В сущности, с этой оценкой согласны и православные фундаменталисты, один из которых пишет: “экуменическую риторику в сознании большинства православных верующих сегодня сменяет канонически вполне обоснованный взгляд на протестантов и католиков как на еретиков”164. Тут мы должны коснуться отношения фундаменталистов к инаковерующим и особенно к инославным. Создается впечатление, что фундаменталисты просто неспособны рассказать о себе и о своей вере, не обругав при этом инославных и инославие.

Более того, для многих из них рассказывать о себе и о своей вере — это и значит поносить всех других и их веру, для слишком многих православный дискурс немыслим без брани в адрес инославия. Обличительный запал очень силен, и не ощущается ни малейшего желания его обуздывать хотя бы приличия ради165.
Правда, есть и исключения. Вот как архиепископ Ташкентский и Среднеазиатский Владимир отвечает редактору газеты “Русь Православная”, упрекающему священноначалие РПЦ за снисходительность к отклоняющимся: “Сущность православия заключается прежде всего не в обличении зла падшего мира, а в спасении человеческих душ для Царствия Божия... Обличение должно носить лишь вторичный, служебный характер в священном деле православного просвещения народа”166.

И все-таки подобные голоса скорее исключение, чем правило.
Однако следует иметь в виду, что с точки зрения верующих церковь имеет двойную природу: земную и небесную, причем вторая неизмеримо важнее. И она может полнее проявляться как раз в той части “народа Божьего”, которая ныне представляется находящейся в меньшинстве, даже в загоне. Для христианина важно, где Дух Святой — а Он “дышит, где хочет” (Ин 3,8), Он может быть в большинстве, может быть в меньшинстве, может быть в одном приходе, небольшой группе верующих, даже в одном человеке — и тогда этот человек и будет представлять всю “церковную полноту”. А может и вообще покинуть всех в данном собрании. Выборные процедуры с успехом применяются некоторыми церквами для своего земного устроения, но Дух Святой ими привлечь затруднительно.



Устройство церкви может быть демократическим, но божественная истина устанавливается по-другому, Христос сказал апостолам: “Не вы Меня избрали, а Я вас избрал” (Мф 15,16).
Между тем в текстах, посвященных религиозной жизни в России, понятие “церковная полнота” последнее время начинает приобретать земное измерение — как аналог “большинства” в политической жизни. Но Церковь — это собрание верных: живших ранее, живущих сейчас и тех, кто придет потом. Причем они были, есть и будут слабыми людьми, способными заблуждаться — но также и каяться в своих заблуждениях.

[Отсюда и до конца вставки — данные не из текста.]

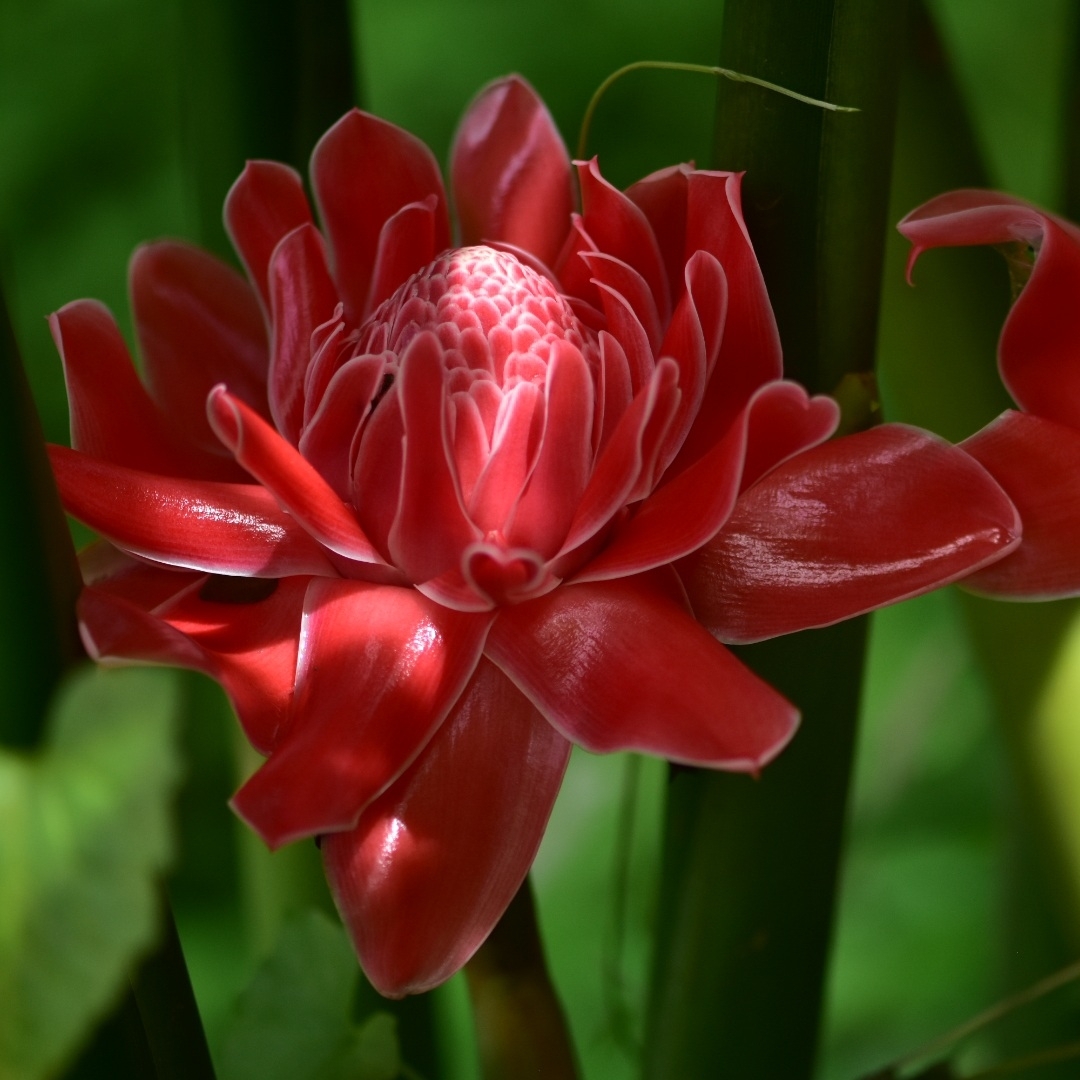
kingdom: Plantae
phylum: Tracheophyta
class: Liliopsida
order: Zingiberales
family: Zingiberaceae
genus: Etlingera
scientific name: Etlingera elatior
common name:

Поэтому едва ли обоснованно мнение, что русское православие окончательно и бесповоротно ступило на путь фундаментализма и его будущее совершенно мрачно и безрадостно, как видится многим аналитикам в самой России и за ее пределами.
Пока же можно без особых опасений утверждать, что православный фундаментализм, скорее всего, выступит в качестве противника постиндустриального общества. Россия, несомненно, втягивается в мировые процессы, но внешний мир, особенно западный, всегда воспринимался как враждебный, и в таком его восприятии немалую роль сыграло православие. Оно в целом и фундаменталисты в особенности считают, что именно оттуда шли, идут и будут идти всевозможные беды для православия и для России.

Постиндустриальное общество тоже не русское порождение, и уже по одному этому не может рассчитывать на благосклонный прием.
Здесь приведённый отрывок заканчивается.